Directions for this task: Restate word for word all of the lines below, with each image left out.

Information supplied:
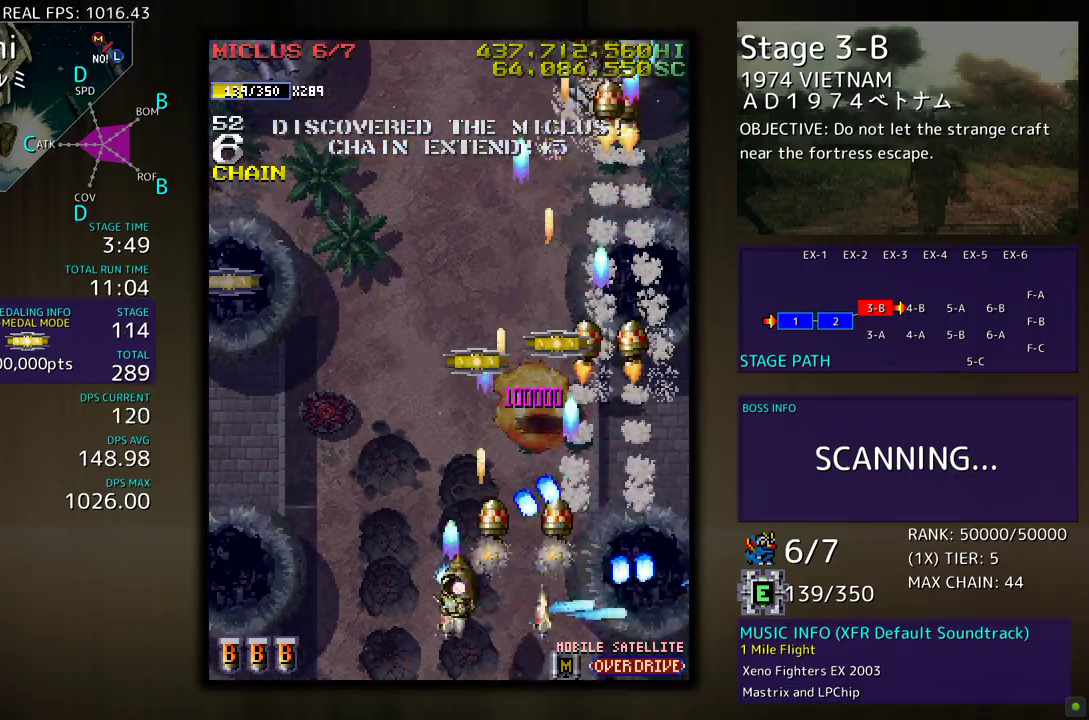
{"buttons": ["DPAD_UP", "DPAD_RIGHT"], "events": [[183, "DPAD_LEFT", "up"], [250, "DPAD_RIGHT", "down"]]}
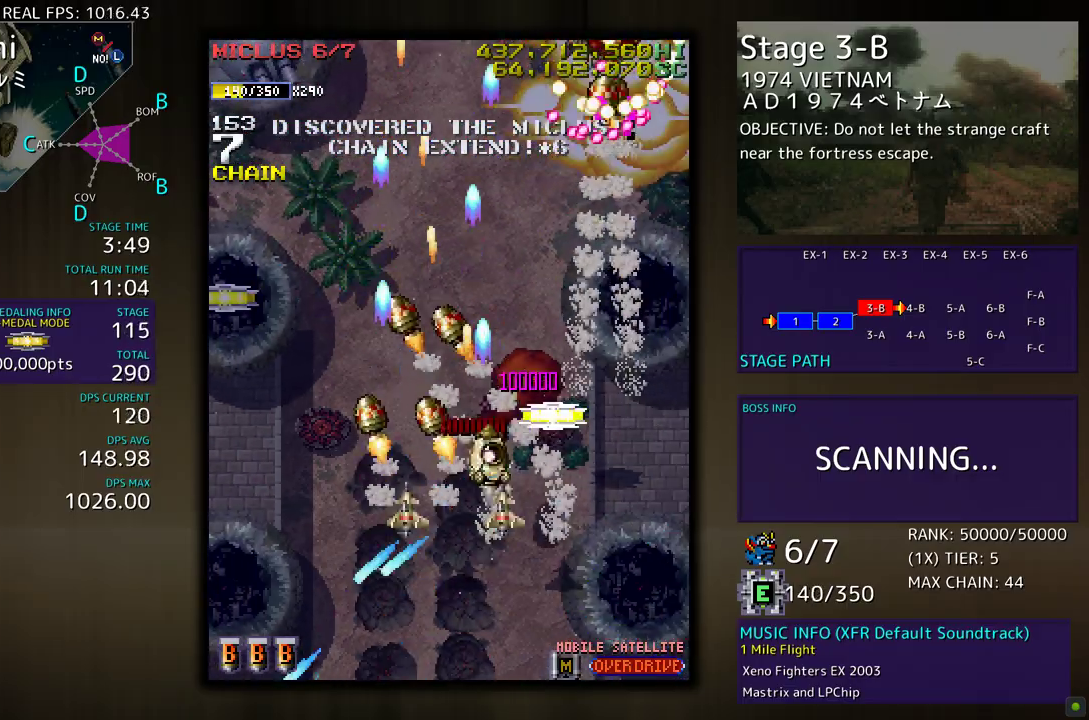
{"buttons": ["DPAD_DOWN", "DPAD_RIGHT"], "events": [[50, "DPAD_UP", "up"], [100, "DPAD_DOWN", "down"]]}
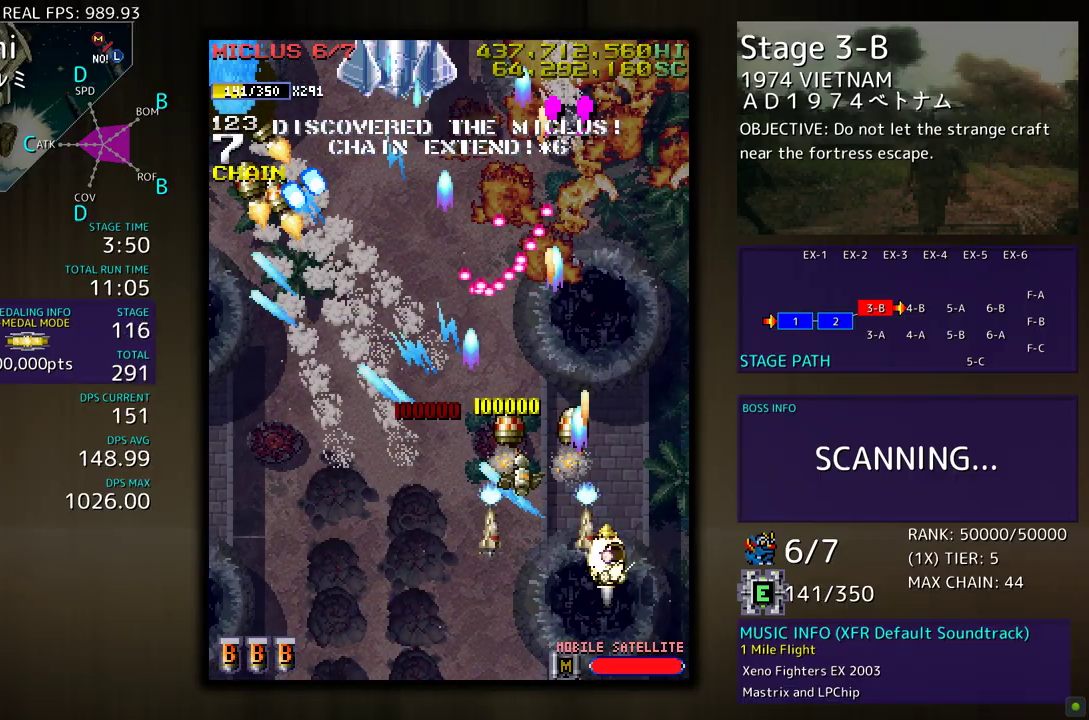
{"buttons": ["DPAD_DOWN", "DPAD_LEFT"], "events": [[83, "DPAD_DOWN", "up"], [133, "DPAD_DOWN", "down"], [150, "DPAD_LEFT", "down"], [150, "DPAD_RIGHT", "up"]]}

Response to this exercise:
{"buttons": ["DPAD_UP", "DPAD_RIGHT"], "events": [[183, "DPAD_LEFT", "up"], [250, "DPAD_RIGHT", "down"]]}
{"buttons": ["DPAD_DOWN", "DPAD_RIGHT"], "events": [[50, "DPAD_UP", "up"], [100, "DPAD_DOWN", "down"]]}
{"buttons": ["DPAD_DOWN", "DPAD_LEFT"], "events": [[83, "DPAD_DOWN", "up"], [133, "DPAD_DOWN", "down"], [150, "DPAD_LEFT", "down"], [150, "DPAD_RIGHT", "up"]]}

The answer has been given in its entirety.